(Dataset entries)
====

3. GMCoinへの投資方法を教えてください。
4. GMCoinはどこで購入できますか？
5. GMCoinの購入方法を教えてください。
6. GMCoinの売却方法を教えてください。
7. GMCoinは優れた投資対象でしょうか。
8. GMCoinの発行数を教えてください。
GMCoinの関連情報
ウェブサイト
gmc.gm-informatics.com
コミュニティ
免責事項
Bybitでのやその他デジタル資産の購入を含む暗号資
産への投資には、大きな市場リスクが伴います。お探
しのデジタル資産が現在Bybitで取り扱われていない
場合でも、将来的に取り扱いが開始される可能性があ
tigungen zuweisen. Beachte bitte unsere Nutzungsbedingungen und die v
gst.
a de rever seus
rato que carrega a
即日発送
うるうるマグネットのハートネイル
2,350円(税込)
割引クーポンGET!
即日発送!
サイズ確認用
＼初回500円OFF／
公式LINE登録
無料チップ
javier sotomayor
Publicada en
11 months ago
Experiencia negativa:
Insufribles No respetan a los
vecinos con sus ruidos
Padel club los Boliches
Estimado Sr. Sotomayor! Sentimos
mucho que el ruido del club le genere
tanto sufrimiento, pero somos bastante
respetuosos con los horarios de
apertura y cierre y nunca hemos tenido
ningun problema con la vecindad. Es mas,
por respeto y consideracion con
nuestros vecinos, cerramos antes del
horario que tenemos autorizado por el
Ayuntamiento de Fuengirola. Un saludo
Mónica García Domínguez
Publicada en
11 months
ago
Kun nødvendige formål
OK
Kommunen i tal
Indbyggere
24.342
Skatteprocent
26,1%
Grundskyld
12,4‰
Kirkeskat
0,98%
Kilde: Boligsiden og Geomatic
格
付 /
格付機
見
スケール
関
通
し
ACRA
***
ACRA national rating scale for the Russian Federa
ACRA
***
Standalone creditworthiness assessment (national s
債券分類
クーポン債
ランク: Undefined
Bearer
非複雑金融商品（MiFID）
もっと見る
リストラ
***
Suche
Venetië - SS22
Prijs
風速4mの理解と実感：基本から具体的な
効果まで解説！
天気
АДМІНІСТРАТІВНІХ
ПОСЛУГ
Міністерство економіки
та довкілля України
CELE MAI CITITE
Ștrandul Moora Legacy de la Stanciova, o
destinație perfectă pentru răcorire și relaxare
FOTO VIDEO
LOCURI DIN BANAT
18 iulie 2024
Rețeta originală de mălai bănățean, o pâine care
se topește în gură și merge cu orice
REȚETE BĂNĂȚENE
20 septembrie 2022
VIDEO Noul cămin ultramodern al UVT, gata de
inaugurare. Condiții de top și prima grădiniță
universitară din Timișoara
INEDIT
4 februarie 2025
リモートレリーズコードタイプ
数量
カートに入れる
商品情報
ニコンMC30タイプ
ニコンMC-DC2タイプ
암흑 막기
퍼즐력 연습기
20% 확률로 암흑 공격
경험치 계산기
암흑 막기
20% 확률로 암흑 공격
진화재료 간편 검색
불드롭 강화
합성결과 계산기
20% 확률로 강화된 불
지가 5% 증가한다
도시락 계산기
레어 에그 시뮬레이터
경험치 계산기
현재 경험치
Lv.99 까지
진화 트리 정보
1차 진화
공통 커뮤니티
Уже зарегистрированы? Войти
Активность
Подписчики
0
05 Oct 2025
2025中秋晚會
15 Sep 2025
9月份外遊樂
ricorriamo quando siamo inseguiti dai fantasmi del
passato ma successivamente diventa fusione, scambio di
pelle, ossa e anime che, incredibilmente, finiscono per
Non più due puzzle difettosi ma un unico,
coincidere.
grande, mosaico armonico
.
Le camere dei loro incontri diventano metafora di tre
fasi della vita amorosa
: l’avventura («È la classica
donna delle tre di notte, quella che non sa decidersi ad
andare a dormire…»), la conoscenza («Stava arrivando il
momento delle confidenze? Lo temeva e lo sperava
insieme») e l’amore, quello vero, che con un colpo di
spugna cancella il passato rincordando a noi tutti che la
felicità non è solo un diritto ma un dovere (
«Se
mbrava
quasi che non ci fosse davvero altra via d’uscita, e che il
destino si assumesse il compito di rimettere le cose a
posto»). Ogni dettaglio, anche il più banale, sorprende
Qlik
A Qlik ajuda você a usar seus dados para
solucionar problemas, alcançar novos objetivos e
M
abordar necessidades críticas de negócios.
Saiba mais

====

_ASSIGNMENT_
Rewrite the text of all the items above as a numbered list with one line per entry, leaving out any blank lines.

_OUTPUT BELOW_
1. 3. GMCoinへの投資方法を教えてください。
2. 4. GMCoinはどこで購入できますか？
3. 5. GMCoinの購入方法を教えてください。
4. 6. GMCoinの売却方法を教えてください。
5. 7. GMCoinは優れた投資対象でしょうか。
6. 8. GMCoinの発行数を教えてください。
7. GMCoinの関連情報
8. ウェブサイト
9. gmc.gm-informatics.com
10. コミュニティ
11. 免責事項
12. Bybitでのやその他デジタル資産の購入を含む暗号資
13. 産への投資には、大きな市場リスクが伴います。お探
14. しのデジタル資産が現在Bybitで取り扱われていない
15. 場合でも、将来的に取り扱いが開始される可能性があ
16. tigungen zuweisen. Beachte bitte unsere Nutzungsbedingungen und die v
17. gst.
18. a de rever seus
19. rato que carrega a
20. 即日発送
21. うるうるマグネットのハートネイル
22. 2,350円(税込)
23. 割引クーポンGET!
24. 即日発送!
25. サイズ確認用
26. ＼初回500円OFF／
27. 公式LINE登録
28. 無料チップ
29. javier sotomayor
30. Publicada en
31. 11 months ago
32. Experiencia negativa:
33. Insufribles No respetan a los
34. vecinos con sus ruidos
35. Padel club los Boliches
36. Estimado Sr. Sotomayor! Sentimos
37. mucho que el ruido del club le genere
38. tanto sufrimiento, pero somos bastante
39. respetuosos con los horarios de
40. apertura y cierre y nunca hemos tenido
41. ningun problema con la vecindad. Es mas,
42. por respeto y consideracion con
43. nuestros vecinos, cerramos antes del
44. horario que tenemos autorizado por el
45. Ayuntamiento de Fuengirola. Un saludo
46. Mónica García Domínguez
47. Publicada en
48. 11 months
49. ago
50. Kun nødvendige formål
51. OK
52. Kommunen i tal
53. Indbyggere
54. 24.342
55. Skatteprocent
56. 26,1%
57. Grundskyld
58. 12,4‰
59. Kirkeskat
60. 0,98%
61. Kilde: Boligsiden og Geomatic
62. 格
63. 付 /
64. 格付機
65. 見
66. スケール
67. 関
68. 通
69. し
70. ACRA
71. ***
72. ACRA national rating scale for the Russian Federa
73. ACRA
74. ***
75. Standalone creditworthiness assessment (national s
76. 債券分類
77. クーポン債
78. ランク: Undefined
79. Bearer
80. 非複雑金融商品（MiFID）
81. もっと見る
82. リストラ
83. ***
84. Suche
85. Venetië - SS22
86. Prijs
87. 風速4mの理解と実感：基本から具体的な
88. 効果まで解説！
89. 天気
90. АДМІНІСТРАТІВНІХ
91. ПОСЛУГ
92. Міністерство економіки
93. та довкілля України
94. CELE MAI CITITE
95. Ștrandul Moora Legacy de la Stanciova, o
96. destinație perfectă pentru răcorire și relaxare
97. FOTO VIDEO
98. LOCURI DIN BANAT
99. 18 iulie 2024
100. Rețeta originală de mălai bănățean, o pâine care
101. se topește în gură și merge cu orice
102. REȚETE BĂNĂȚENE
103. 20 septembrie 2022
104. VIDEO Noul cămin ultramodern al UVT, gata de
105. inaugurare. Condiții de top și prima grădiniță
106. universitară din Timișoara
107. INEDIT
108. 4 februarie 2025
109. リモートレリーズコードタイプ
110. 数量
111. カートに入れる
112. 商品情報
113. ニコンMC30タイプ
114. ニコンMC-DC2タイプ
115. 암흑 막기
116. 퍼즐력 연습기
117. 20% 확률로 암흑 공격
118. 경험치 계산기
119. 암흑 막기
120. 20% 확률로 암흑 공격
121. 진화재료 간편 검색
122. 불드롭 강화
123. 합성결과 계산기
124. 20% 확률로 강화된 불
125. 지가 5% 증가한다
126. 도시락 계산기
127. 레어 에그 시뮬레이터
128. 경험치 계산기
129. 현재 경험치
130. Lv.99 까지
131. 진화 트리 정보
132. 1차 진화
133. 공통 커뮤니티
134. Уже зарегистрированы? Войти
135. Активность
136. Подписчики
137. 0
138. 05 Oct 2025
139. 2025中秋晚會
140. 15 Sep 2025
141. 9月份外遊樂
142. ricorriamo quando siamo inseguiti dai fantasmi del
143. passato ma successivamente diventa fusione, scambio di
144. pelle, ossa e anime che, incredibilmente, finiscono per
145. Non più due puzzle difettosi ma un unico,
146. coincidere.
147. grande, mosaico armonico
148. .
149. Le camere dei loro incontri diventano metafora di tre
150. fasi della vita amorosa
151. : l’avventura («È la classica
152. donna delle tre di notte, quella che non sa decidersi ad
153. andare a dormire…»), la conoscenza («Stava arrivando il
154. momento delle confidenze? Lo temeva e lo sperava
155. insieme») e l’amore, quello vero, che con un colpo di
156. spugna cancella il passato rincordando a noi tutti che la
157. felicità non è solo un diritto ma un dovere (
158. «Se
159. mbrava
160. quasi che non ci fosse davvero altra via d’uscita, e che il
161. destino si assumesse il compito di rimettere le cose a
162. posto»). Ogni dettaglio, anche il più banale, sorprende
163. Qlik
164. A Qlik ajuda você a usar seus dados para
165. solucionar problemas, alcançar novos objetivos e
166. M
167. abordar necessidades críticas de negócios.
168. Saiba mais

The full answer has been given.